Alyosha, look into my eyes.

 

TROSHCHEYKIN

Cut it out. I consider it indispensable, if only for two weeks. We'll have a rest, we'll catch our breath.

 

LYUBOV'

Then let me tell you something. Not only will I never go to Ryovshin's sister's, but I won't budge from here.

 

TROSHCHEYKIN

Lyuba, Lyuba, Lyuba. Don't exasperate me. My nerves are out of control today. You obviously want to perish.... Goodness, it's practically night. Look, I never noticed—there's not a single street lamp outside our building. Look how far it is to the nearest one. If only the moon would hurry and come up.

 

LYUBOV'

Let me give you the glad news. Marfa has given notice. And already left.

 

TROSHCHEYKIN

There we are. The rats are abandoning the ship. Great.... Lyuba, I beg you on bended knee: let's go away tomorrow. Don't you see—this is inexorable hell. Fate itself is evicting us.

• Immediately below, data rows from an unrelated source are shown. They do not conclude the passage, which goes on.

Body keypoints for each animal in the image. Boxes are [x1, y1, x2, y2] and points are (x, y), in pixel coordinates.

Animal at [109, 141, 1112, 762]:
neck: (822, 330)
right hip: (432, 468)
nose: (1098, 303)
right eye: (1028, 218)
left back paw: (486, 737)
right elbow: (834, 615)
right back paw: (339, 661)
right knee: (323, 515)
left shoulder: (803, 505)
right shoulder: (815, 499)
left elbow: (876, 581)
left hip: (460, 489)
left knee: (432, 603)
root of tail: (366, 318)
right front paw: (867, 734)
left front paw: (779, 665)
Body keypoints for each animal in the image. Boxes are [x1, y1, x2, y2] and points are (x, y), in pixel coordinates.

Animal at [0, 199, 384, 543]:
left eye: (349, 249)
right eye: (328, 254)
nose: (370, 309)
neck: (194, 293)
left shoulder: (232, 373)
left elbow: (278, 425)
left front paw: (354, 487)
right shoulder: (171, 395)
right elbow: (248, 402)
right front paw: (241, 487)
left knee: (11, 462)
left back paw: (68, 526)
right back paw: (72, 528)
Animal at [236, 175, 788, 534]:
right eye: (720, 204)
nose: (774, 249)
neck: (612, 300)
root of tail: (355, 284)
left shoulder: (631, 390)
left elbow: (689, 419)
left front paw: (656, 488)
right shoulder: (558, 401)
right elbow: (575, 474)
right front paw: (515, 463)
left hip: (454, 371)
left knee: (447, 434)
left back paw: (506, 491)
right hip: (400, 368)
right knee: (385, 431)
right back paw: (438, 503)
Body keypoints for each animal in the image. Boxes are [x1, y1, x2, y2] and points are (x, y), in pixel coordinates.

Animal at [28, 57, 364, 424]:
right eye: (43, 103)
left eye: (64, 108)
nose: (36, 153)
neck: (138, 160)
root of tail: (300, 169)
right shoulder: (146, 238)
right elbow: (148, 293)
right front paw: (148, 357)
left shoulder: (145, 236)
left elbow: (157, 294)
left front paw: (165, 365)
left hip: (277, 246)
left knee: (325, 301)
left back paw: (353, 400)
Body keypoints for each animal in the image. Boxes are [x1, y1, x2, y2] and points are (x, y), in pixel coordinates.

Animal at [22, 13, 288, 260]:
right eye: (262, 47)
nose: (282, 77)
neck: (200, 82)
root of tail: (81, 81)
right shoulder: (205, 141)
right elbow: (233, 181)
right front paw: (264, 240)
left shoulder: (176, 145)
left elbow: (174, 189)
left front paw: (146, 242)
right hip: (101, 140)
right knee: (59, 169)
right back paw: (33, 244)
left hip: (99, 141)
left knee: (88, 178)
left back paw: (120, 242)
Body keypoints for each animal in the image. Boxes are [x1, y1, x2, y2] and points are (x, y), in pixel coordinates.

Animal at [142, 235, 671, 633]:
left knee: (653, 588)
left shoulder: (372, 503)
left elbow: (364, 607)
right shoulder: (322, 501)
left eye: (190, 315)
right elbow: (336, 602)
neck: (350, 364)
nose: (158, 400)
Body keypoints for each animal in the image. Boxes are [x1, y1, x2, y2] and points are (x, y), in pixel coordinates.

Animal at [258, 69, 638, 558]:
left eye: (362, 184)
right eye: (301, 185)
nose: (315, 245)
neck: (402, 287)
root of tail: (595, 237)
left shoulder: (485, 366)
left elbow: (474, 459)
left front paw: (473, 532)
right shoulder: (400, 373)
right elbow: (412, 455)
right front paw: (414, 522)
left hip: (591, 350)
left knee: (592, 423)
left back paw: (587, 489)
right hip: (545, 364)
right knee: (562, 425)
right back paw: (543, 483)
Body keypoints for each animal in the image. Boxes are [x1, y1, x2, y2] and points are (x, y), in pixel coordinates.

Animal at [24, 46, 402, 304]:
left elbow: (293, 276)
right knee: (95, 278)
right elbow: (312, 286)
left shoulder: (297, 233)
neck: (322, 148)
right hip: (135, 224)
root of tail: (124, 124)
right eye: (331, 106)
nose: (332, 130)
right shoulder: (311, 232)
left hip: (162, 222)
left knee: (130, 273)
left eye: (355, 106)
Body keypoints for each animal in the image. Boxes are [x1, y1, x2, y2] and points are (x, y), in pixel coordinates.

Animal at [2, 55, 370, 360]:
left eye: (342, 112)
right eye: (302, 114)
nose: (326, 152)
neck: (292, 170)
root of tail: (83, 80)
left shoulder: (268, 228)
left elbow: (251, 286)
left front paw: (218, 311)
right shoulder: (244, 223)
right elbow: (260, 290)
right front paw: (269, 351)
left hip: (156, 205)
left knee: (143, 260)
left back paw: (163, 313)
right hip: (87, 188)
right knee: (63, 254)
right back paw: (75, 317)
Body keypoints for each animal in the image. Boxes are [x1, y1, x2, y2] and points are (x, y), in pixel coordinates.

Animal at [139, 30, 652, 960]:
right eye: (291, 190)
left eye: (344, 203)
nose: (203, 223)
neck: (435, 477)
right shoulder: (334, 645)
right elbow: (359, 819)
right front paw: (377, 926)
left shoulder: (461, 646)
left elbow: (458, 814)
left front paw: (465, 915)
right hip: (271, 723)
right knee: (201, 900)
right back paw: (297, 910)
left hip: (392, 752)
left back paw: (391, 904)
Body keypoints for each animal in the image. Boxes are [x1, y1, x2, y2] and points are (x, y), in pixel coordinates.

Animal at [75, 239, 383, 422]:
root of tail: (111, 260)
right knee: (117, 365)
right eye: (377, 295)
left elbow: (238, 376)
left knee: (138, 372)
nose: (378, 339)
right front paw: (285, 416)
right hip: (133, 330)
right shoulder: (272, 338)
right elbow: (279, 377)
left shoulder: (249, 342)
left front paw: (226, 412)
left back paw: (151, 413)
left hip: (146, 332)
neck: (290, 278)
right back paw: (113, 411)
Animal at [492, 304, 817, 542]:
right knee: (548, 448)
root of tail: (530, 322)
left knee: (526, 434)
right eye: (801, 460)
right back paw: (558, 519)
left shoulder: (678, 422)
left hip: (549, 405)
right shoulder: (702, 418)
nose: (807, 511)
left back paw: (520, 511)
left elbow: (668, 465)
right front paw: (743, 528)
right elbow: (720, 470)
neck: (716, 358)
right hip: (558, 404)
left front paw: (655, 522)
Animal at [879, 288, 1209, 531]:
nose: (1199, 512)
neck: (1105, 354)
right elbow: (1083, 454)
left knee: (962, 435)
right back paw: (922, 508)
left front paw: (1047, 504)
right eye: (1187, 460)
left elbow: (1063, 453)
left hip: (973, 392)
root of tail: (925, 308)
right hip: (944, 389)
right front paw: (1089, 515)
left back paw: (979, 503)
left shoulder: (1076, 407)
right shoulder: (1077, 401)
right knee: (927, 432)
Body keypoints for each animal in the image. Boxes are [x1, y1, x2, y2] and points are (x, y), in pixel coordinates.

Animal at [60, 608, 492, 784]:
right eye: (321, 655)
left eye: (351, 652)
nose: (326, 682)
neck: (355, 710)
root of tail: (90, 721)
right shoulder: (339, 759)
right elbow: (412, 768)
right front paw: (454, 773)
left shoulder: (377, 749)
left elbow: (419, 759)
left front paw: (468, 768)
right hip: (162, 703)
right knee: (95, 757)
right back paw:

All right, let's assume there will be a detective with us, but we can't send him out to the store, can we ? That means tomorrow we have to start looking for a new maid, going to all kinds of trouble, asking your idiot sister to help.... These are headaches I can't face in the present situation. Come on, Lyubushka, come on, sweet, what will it cost you? If you don't do it, Ryovshin won't give me the money—after all, it's a question of life and death, not of philistine propriety.